I'm not in a group, trailing behind a person holding up a green umbrella – that surely gives me some right of condescension. And I don't come straight from looking at the Titians in the Uffizi to buying a pair of boxer shorts with Michelangelo's David's penis reproduced on the fly, or one of those soft-focus boudoir nudes over which the pedlars fought last night – and that too must entitle me to a degree of art-tourist to art-tourist hauteur. No point going into the Uffizi, I say, if you're going to buy the same old crap you can pick up in Leicester Square the minute you come out.

But the real trouble is I can't get into the Uffizi. My hotel has sold me documentation which will get me past the queue which today extends half way to Pisa; but in order to turn the documentation into tickets I still have to queue, and even when I have the tickets I have to queue again to present them. So that's two queues (not counting the queue at the hotel) to beat the queue, whereas had I not tried to beat the queue I would only have queued once.

So I decide not to queue at all. Bugger the art. I will sit and write to you instead – caro lettore, cara lettrice. "The Piazza Signoria is too stony to be brilliant," E M Forster wrote, but to my eye it is brilliant by very virtue of its stony loquacity and harshness. It is a heroic place, allowing that the heroic neither comforts nor consoles.

And a paradoxical place, too – an unending crocodile of peaceably silver-headed Americans in Huck Finn pants entering the square in robotic reverence to work which is the fruit of ambition, greed and vainglory. But a paradox it should be. Art otherwise makes no sense.

So what's a critic as good as Professor Terry Eagleton doing trying to iron out its paradoxes? I disturb the piazza's roar to ask the question because of something I'm reading in the English papers. Never a good idea to read the English papers in Italy if it's tranquillity you're after, but maybe I only think it's tranquillity I'm after. Maybe what I really want is to see a stabbing, and to have someone deliver me a seemingly important message in blood.

Eagleton, anyway, is in the newspapers because of an attack he's just launched on Amis père et fils, accusing the former of being "a racist, anti-Semitic boor, a drink-sodden, self-hating reviler of women, gays and liberals", and suggesting that the last is in danger of heading in the same direction. Assassino!
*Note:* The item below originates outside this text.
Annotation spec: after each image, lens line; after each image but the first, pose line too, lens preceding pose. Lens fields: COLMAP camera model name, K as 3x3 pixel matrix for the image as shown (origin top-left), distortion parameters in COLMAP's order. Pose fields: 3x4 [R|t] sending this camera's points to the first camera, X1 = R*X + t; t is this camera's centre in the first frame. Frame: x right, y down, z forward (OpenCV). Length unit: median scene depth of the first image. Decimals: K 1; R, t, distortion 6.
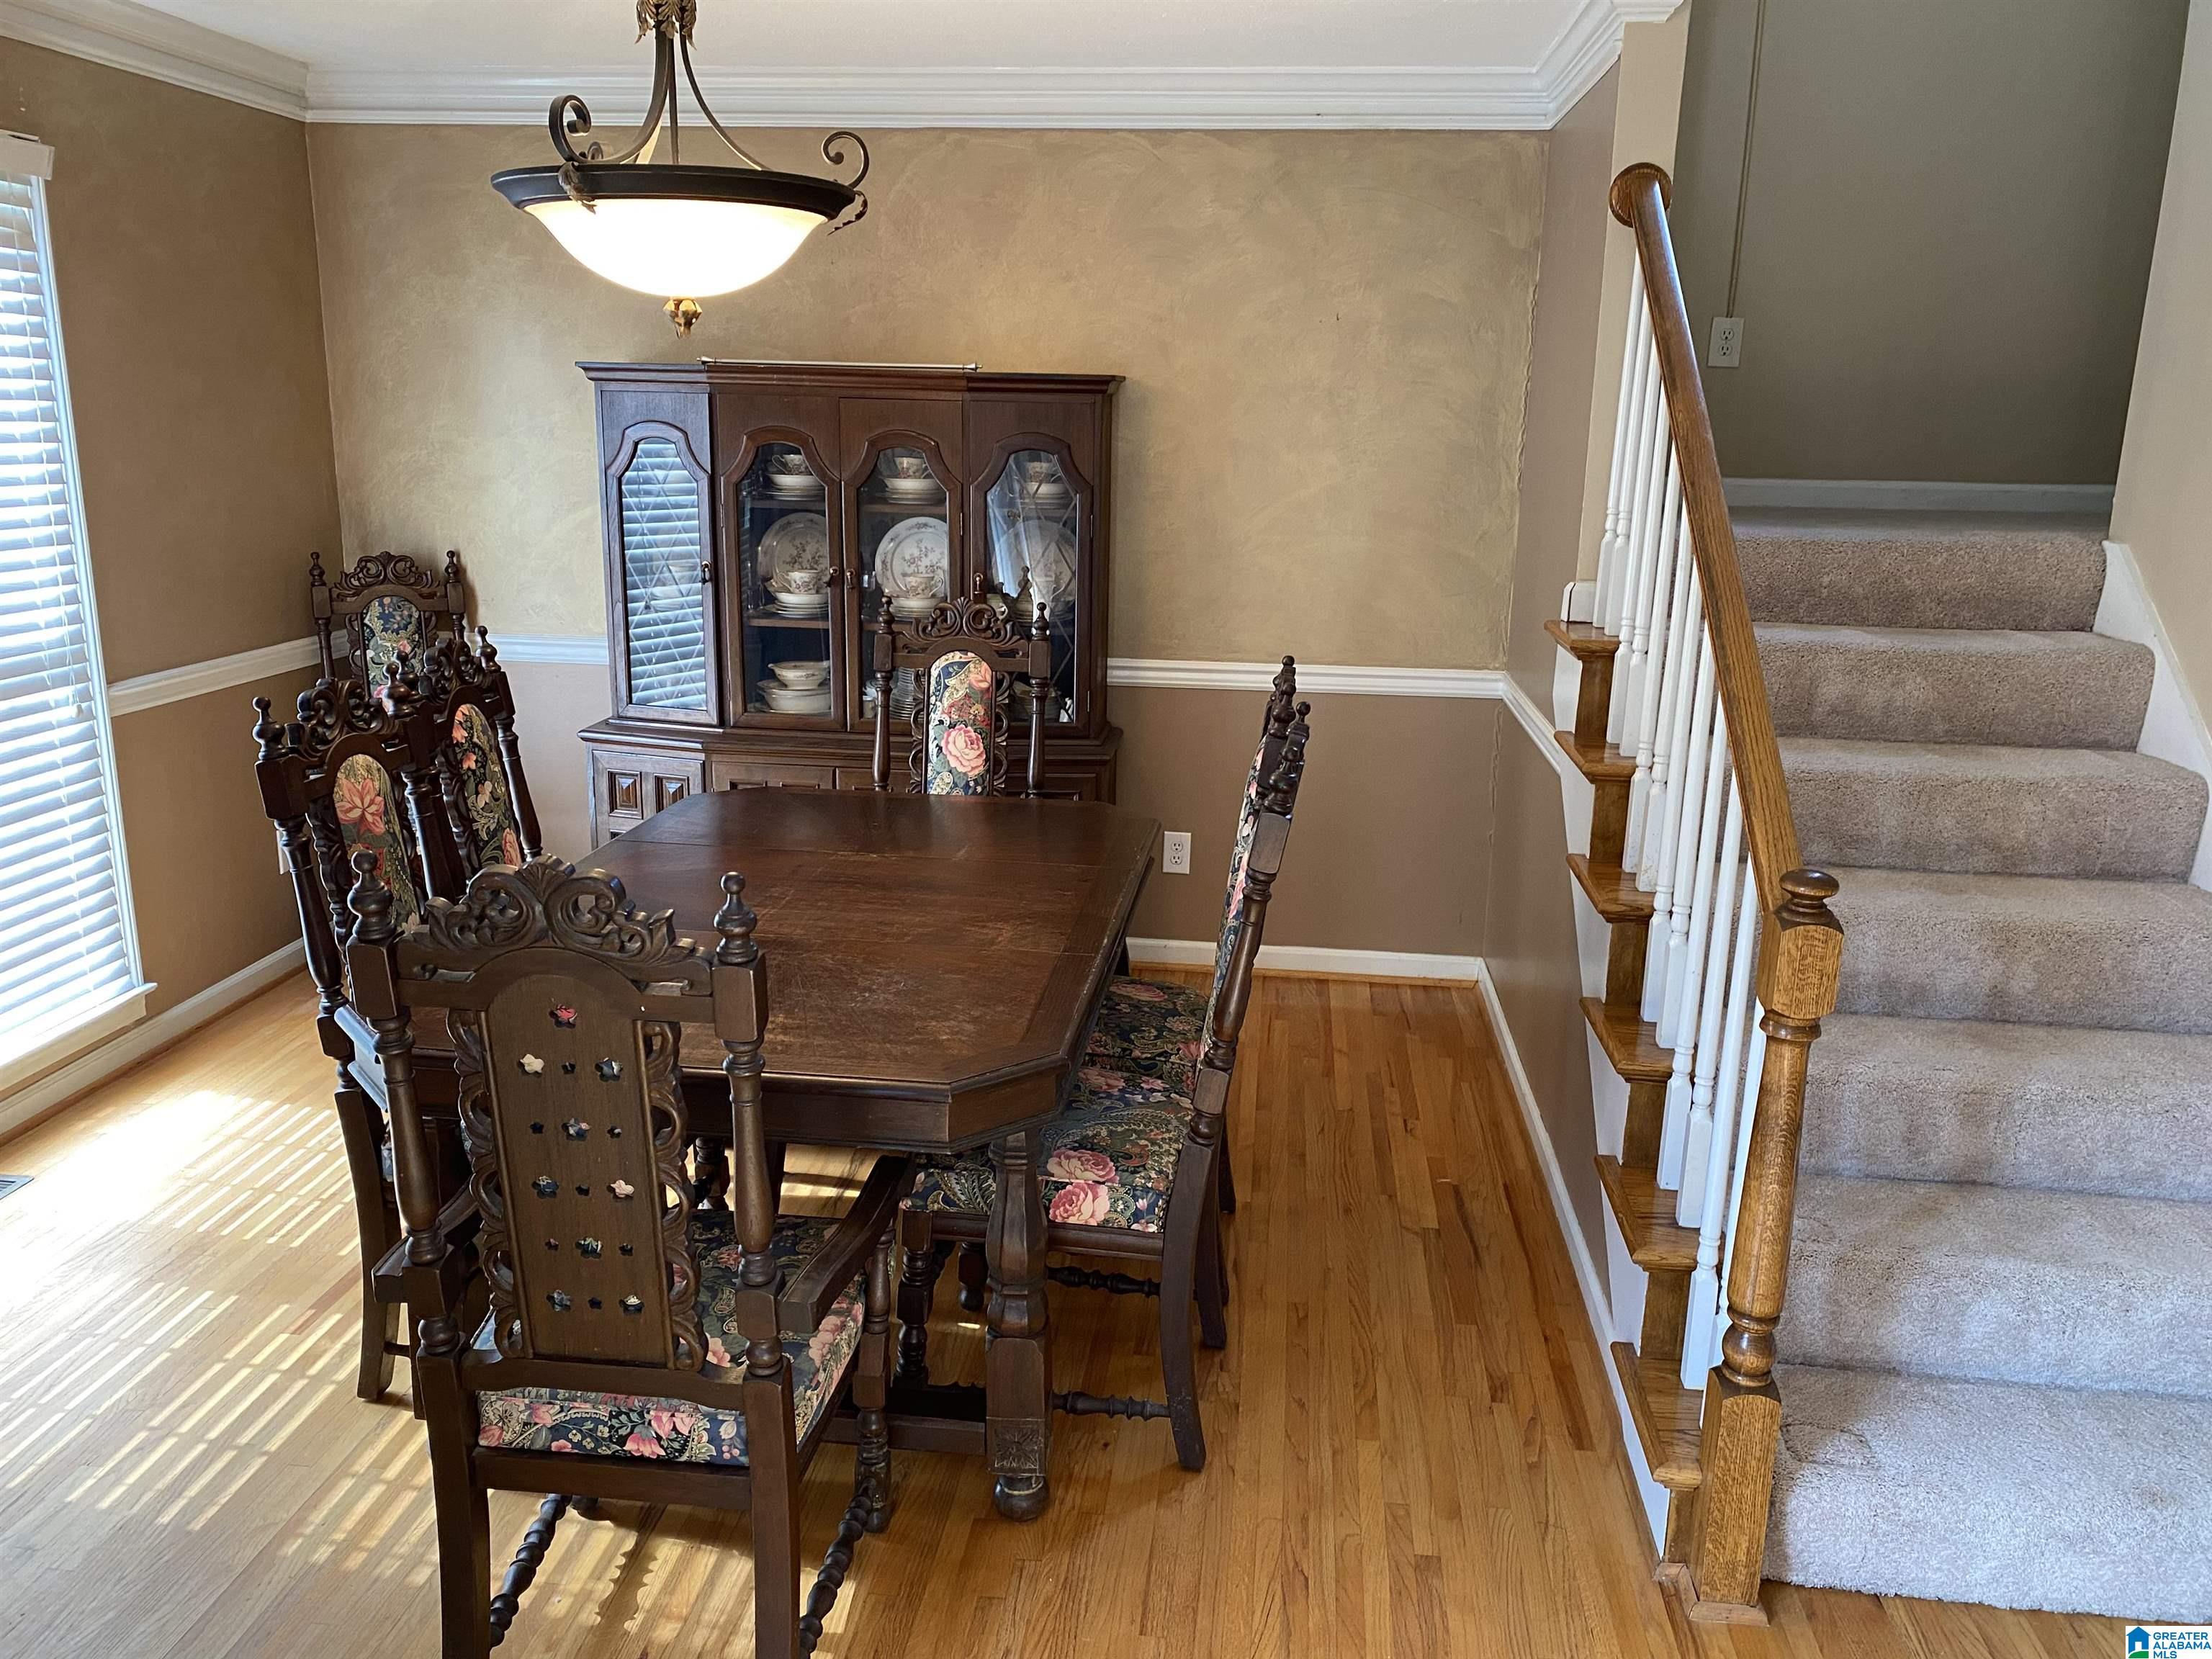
lens RADIAL K [[1665.8, 0, 1106.0], [0, 1665.8, 829.5], [0, 0, 1]] dist [0.001733, -0.049922]
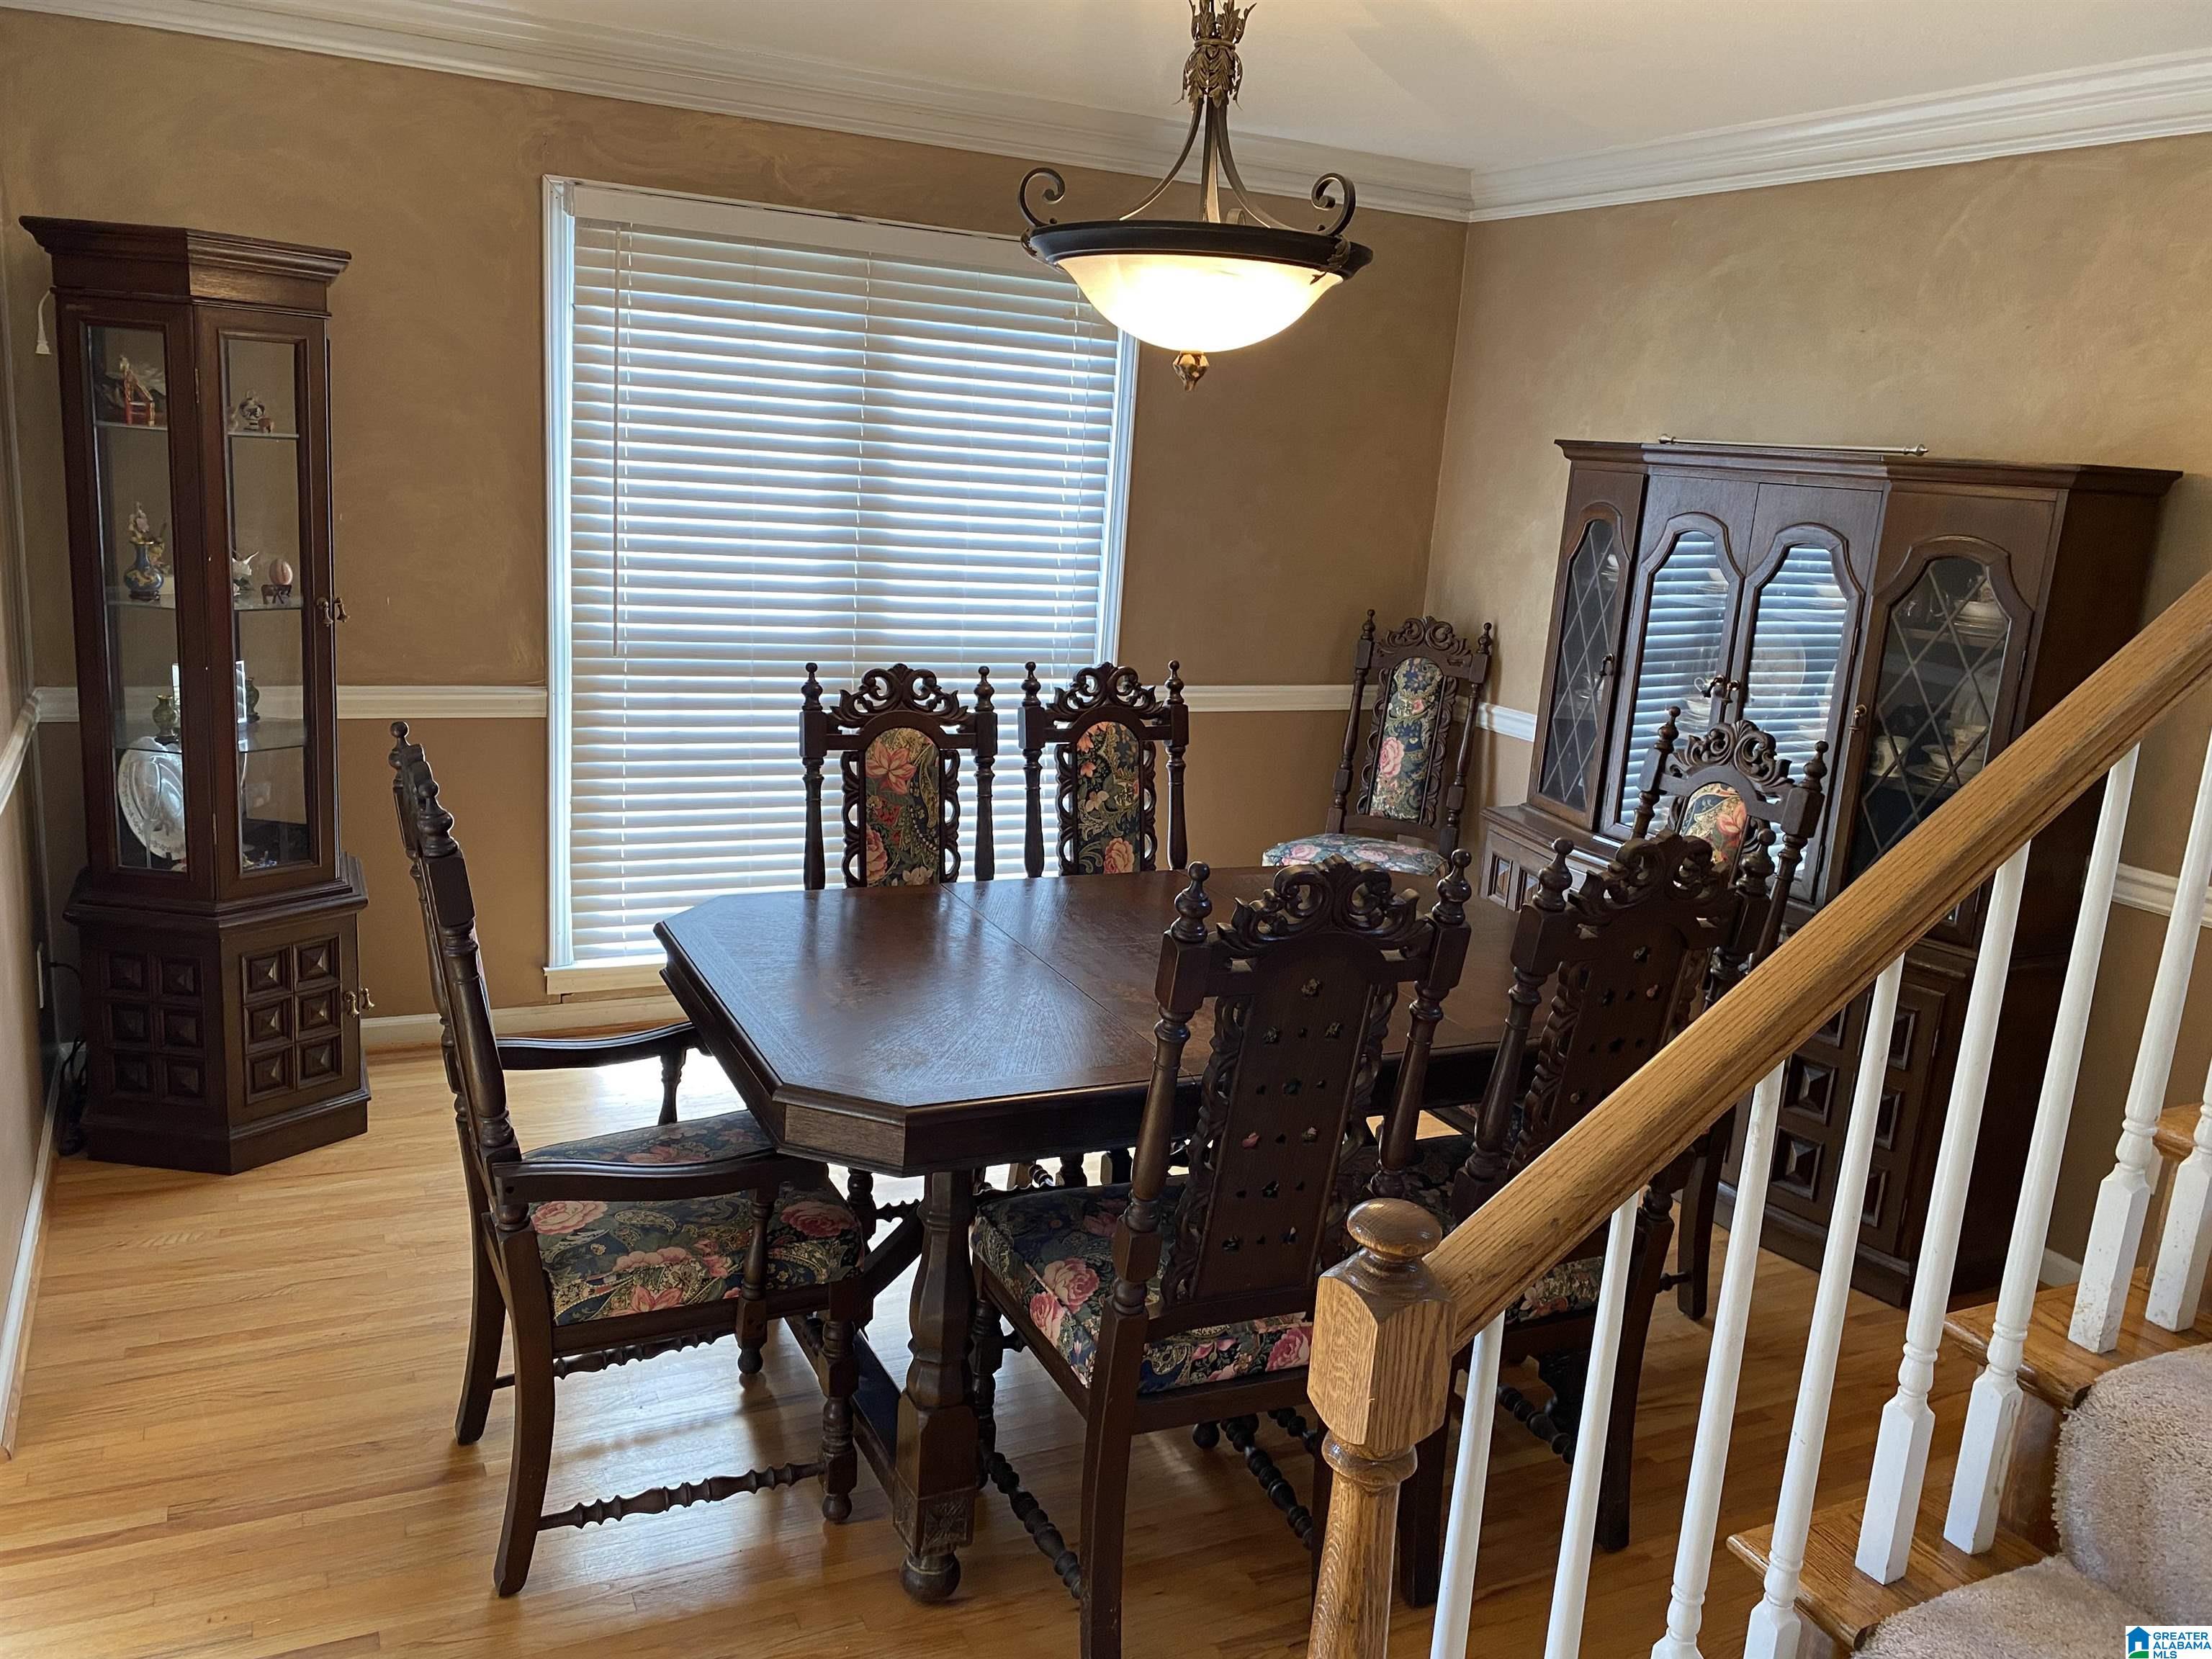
lens RADIAL K [[1684.8, 0, 1106.0], [0, 1684.8, 829.5], [0, 0, 1]] dist [0.011257, -0.035065]
pose [[0.527141, 0.197649, -0.826473, 0.394818], [-0.258892, 0.963694, 0.065339, -0.054515], [0.809381, 0.179525, 0.559172, 0.261911]]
I order another cappuccino and take out my notebook.

In general and wherever I happen to be, I have trouble with character assassinations of this sort, not because I abhor the violence, but because the failings in question are none of one's business in so far as they describe the man, and even less of one's business in so far as they describe the writer.

Racism, unless one actually catches the racist brandishing a whip, is usually in the eye of the beholder; boorishness requires a context, allowing that we are all sometimes boorish to somebody; self-hatred is all but de rigueur in a writer (why otherwise would one write), and as for reviling Jews, gays, liberals and women, what else do we look to a satiric novelist to do in times when Jews, gays, liberals and women are protected species?

With regard to the charge of drink-sodden – as a fellow writer and one-time academic myself, I scarce know where to look. Show me the writer who isn't, I say. Indeed, show me the professor.

Few critics read a text better than Terry Eagleton, but he's a Marxist – not some of the time, but all of the time, and you can't be anything all of the time when it comes to art. Come and sit in the Piazza della Signoria, where heads roll and satyrs leers and Sabine women are raped and raped again for our delectation, if you don't agree with me.

We play at reverence in these art-hallowed places, but we are fools to think that the art which we revere reveres us back. "As though art or those who make it were ever answerable to the liberal proprieties," I turn to say to my companion. But she's gone to take a closer look at Perseus lopping off the head of the Medusa, sculpted by that murdering lout, Benvenuto Cellini.